Sounds emitted at a higher or lower frequency than the human ear is capable of hearing can cause interesting effects in our bodies. Doctors commonly turn to ultrasound, or high-frequency sounds beyond human hearing, to map a pregnant woman’s stomach and create a picture of what’s going on inside the womb. Ultrasound also can help to break up kidney stones inside the body into more passable pieces. The Occupational Safety and Health Administration notes that "ultrasonic noise has little effect on general health unless there is direct body contact with a radiating ultrasonic source." Infrasound, or low-frequency sounds below human hearing, has been associated with causing people to hallucinate, to feel unsettled or watched, and to experience headaches. British engineer and ghost hunter Vic Tandy famously wrote a paper explaining that when people experienced ghostly phenomena, they actually were being exposed to infrasound.

In short, sound waves can physically affect us, leading opportunistic militaries around the world to wonder how they can weaponize those effects. However, making a sonic weapon that could cause lethal harm would require a huge amount of power to operate properly, as Seth Horowitz noted in Popular Science.

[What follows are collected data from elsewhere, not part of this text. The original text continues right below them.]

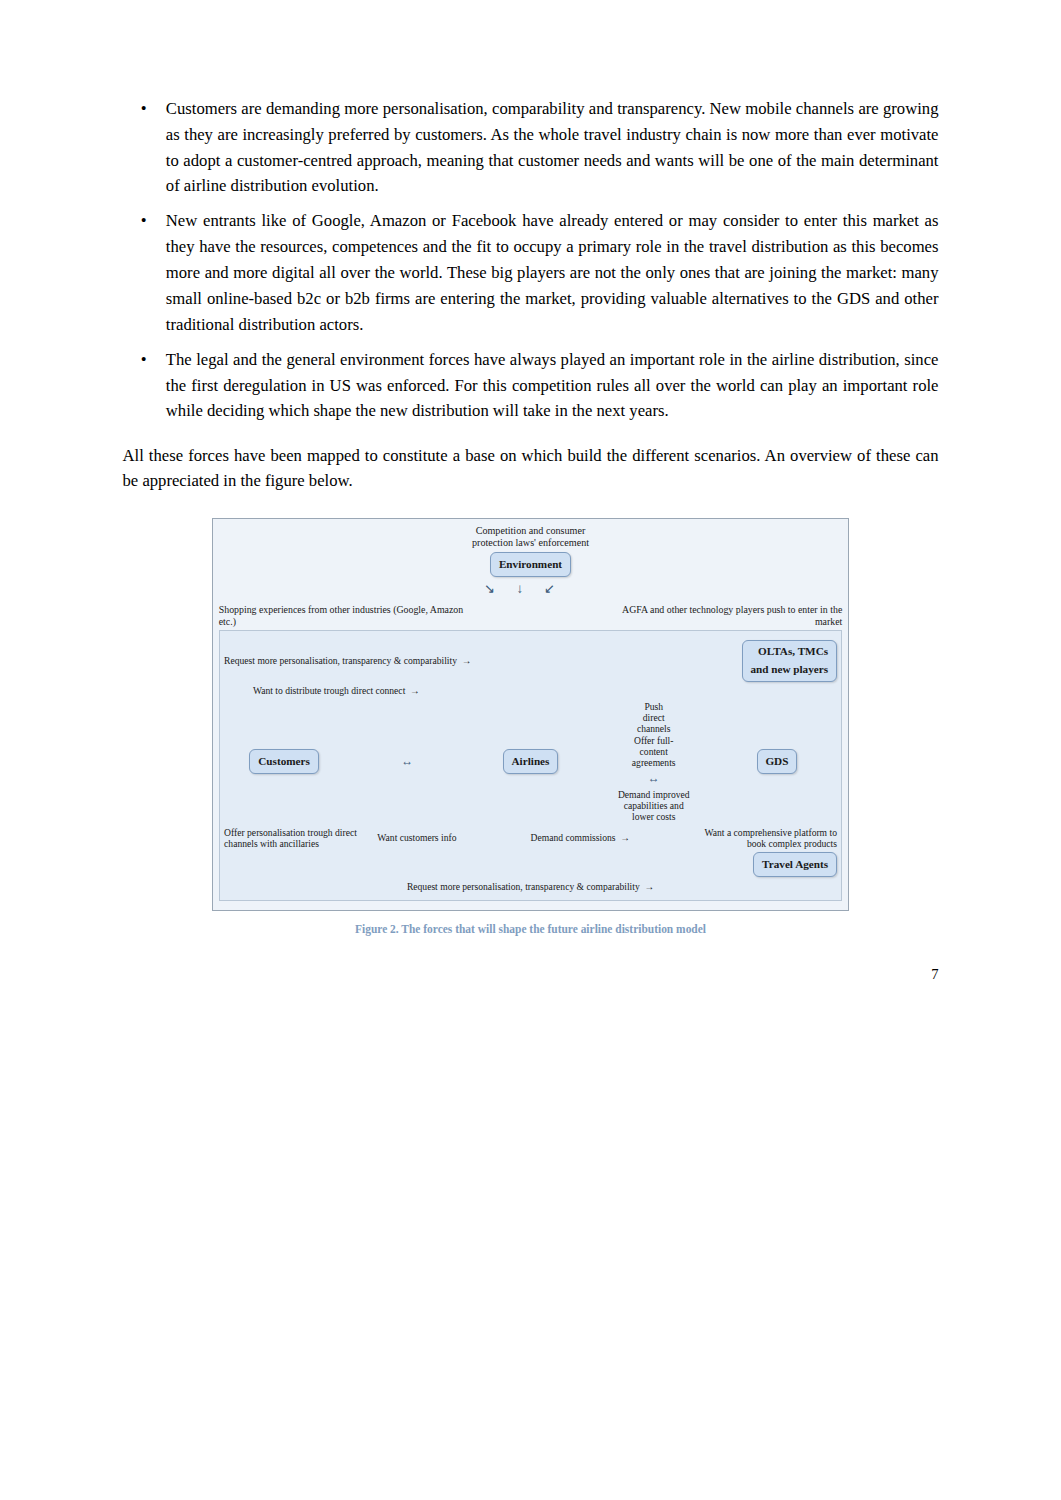Customers are demanding more personalisation, comparability and transparency. New mobile channels are growing as they are increasingly preferred by customers. As the whole travel industry chain is now more than ever motivate to adopt a customer-centred approach, meaning that customer needs and wants will be one of the main determinant of airline distribution evolution.
New entrants like of Google, Amazon or Facebook have already entered or may consider to enter this market as they have the resources, competences and the fit to occupy a primary role in the travel distribution as this becomes more and more digital all over the world. These big players are not the only ones that are joining the market: many small online-based b2c or b2b firms are entering the market, providing valuable alternatives to the GDS and other traditional distribution actors.
The legal and the general environment forces have always played an important role in the airline distribution, since the first deregulation in US was enforced. For this competition rules all over the world can play an important role while deciding which shape the new distribution will take in the next years.
All these forces have been mapped to constitute a base on which build the different scenarios. An overview of these can be appreciated in the figure below.
Competition and consumer
protection laws' enforcement
Environment
↘↓↙
Shopping experiences from other industries (Google, Amazon etc.)
AGFA and other technology players push to enter in the market
Request more personalisation, transparency & comparability →
OLTAs, TMCs
and new players
Want to distribute trough direct connect →
Customers
↔
Airlines
Push
direct
channels
Offer full-
content
agreements
↔
Demand improved
capabilities and
lower costs
GDS
Offer personalisation trough direct channels with ancillaries
Want customers info
Demand commissions →
Want a comprehensive platform to book complex products
Travel Agents
Request more personalisation, transparency & comparability →
Figure 2. The forces that will shape the future airline distribution model
7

So did someone weaponize sound in Cuba? The short answer is no one knows for sure. Investigators in both Cuba and the United States have found that the story about the high-pitched sound and the subsequent symptoms defy the physics of sound itself, as Scientific American notes,, and Cuban officials have postulated that the diplomats were suffering from some kind of mass hysteria or collective psychological illness. Meanwhile, diplomatic relations between the two countries continue to worsen as the investigation continues. Could some person or group from the United States be behind this, perhaps trying to sabotage U.S.-Cuba relations? Or is this just the result of some faulty surveillance equipment causing adverse effects in diplomats? Listen closely to Ben, Noel and Matt to find out more about sonic weapons and what could be causing the mystery in Cuba in this podcast.

Now That’s Interesting

As of March 2, 2018, the State Department was still urging U.S. citizens to "reconsider" travel to Cuba due to "attacks targeting U.S. Embassy Havana employees resulting in the drawdown of embassy staff."